**問題 1**
自己資本比率の記事によると、医療機関の統計データでは自己資本比率の平均値はどのくらいですか。
**問題 2**
自己資本比率の記事を、最後の文の後から書き継いでください。

**文書の一節**
医療法人の自己資本比率の目安とは?

 

最終更新日:2020年5月14日

こんにちは。

「医療経営 中村税理士事務所」の中村祐介です。

「自己資本比率」という言葉をご存知でしょうか。

財務分析の中で最も知名度が高いのが「自己資本比率」であり、それだけ重要性が高いと言えます。

株式会社ではよく使われるこの「自己資本比率」を、病院やクリニックなどの医療法人はどう使えば良いのでしょうか。

そこで今回は財務分析の代表格である「自己資本比率」について、その目安と比率を高める方法を解説していきます。

※この記事は次の人にオススメです。

自院の財務上の安全性が増しているのか、把握しておきたい人

財務上の安全性がわかる

自己資本比率は、医療機関の財務上の安全性を図ることができる指標です。

算式:自己資本÷総資本(または純資産÷負債+純資産)

医療機関の総資本のうち、返済義務のない自己資本の占める割合を示します。

つまり、経営を動かす全ての「お金」のうち、自分の分はどれくらいかということです。

当然、比率が高ければ高いほど、安全性は高いということになります。

一般的には30%あると良いと言われる中、医療機関の統計データを見ると、40〜50%くらいが平均値となっています。

業界としての、財務上の安全性は高いといえます。

指標を改善するためには

金融機関から融資を受ける場合、自己資本比率も判断材料のひとつとなります。

当然、比率は高い方が貸す側としても安心です。

**データ抜粋**
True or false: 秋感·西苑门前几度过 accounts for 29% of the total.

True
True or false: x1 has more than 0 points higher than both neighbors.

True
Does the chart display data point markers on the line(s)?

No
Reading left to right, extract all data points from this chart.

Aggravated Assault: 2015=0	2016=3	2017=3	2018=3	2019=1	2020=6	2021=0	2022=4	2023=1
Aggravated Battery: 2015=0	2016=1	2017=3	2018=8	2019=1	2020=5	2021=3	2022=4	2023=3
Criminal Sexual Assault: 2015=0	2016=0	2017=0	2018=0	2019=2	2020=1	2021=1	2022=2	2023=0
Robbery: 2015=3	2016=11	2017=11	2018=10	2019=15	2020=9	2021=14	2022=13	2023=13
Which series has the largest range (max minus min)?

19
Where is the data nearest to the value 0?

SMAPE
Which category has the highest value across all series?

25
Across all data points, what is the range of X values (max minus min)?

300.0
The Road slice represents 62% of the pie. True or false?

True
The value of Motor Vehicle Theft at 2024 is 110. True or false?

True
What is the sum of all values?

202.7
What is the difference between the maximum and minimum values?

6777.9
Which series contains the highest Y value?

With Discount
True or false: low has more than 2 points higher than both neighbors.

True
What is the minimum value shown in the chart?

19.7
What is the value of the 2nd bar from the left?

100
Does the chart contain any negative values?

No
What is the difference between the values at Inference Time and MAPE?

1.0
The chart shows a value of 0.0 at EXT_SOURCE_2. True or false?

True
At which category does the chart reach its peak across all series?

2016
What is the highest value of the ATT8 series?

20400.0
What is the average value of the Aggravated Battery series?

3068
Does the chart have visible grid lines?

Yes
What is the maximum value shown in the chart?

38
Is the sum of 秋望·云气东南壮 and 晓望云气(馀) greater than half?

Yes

**解答 1**
40〜50%くらいです。

**解答 2**
それでは、指標を改善するためにはどうしたら良いのでしょうか。

理想は、「利益の蓄積」を進めていくことです。

利益を蓄積していくことで自己資本は増えていきます。

また、運転資金を借りる必要もなく、借入金を順調に返済することができるため、やはり、自己資本比率は改善していきます。

1番簡単な方法は

利益の蓄積ができれば良いのですが、最も簡単な方法は「不要資産を整理すること」です。

病院やクリニックで持っている資産を見直してみてください。

使っていない資産や眠っている資産があるのではないでしょうか。

そうした資産を整理し、貸借対照表から外すだけで自己資本比率は高まっていきます。

決算前に確認するようにしましょう。

まとめ

いかがでしたでしょうか。

毎期の黒字・赤字も大切ですが、経営として安全な状態であることがもっとも大切です。

その財務上の安全性を図る指標として、この自己資本比率を確認するようにしましょう!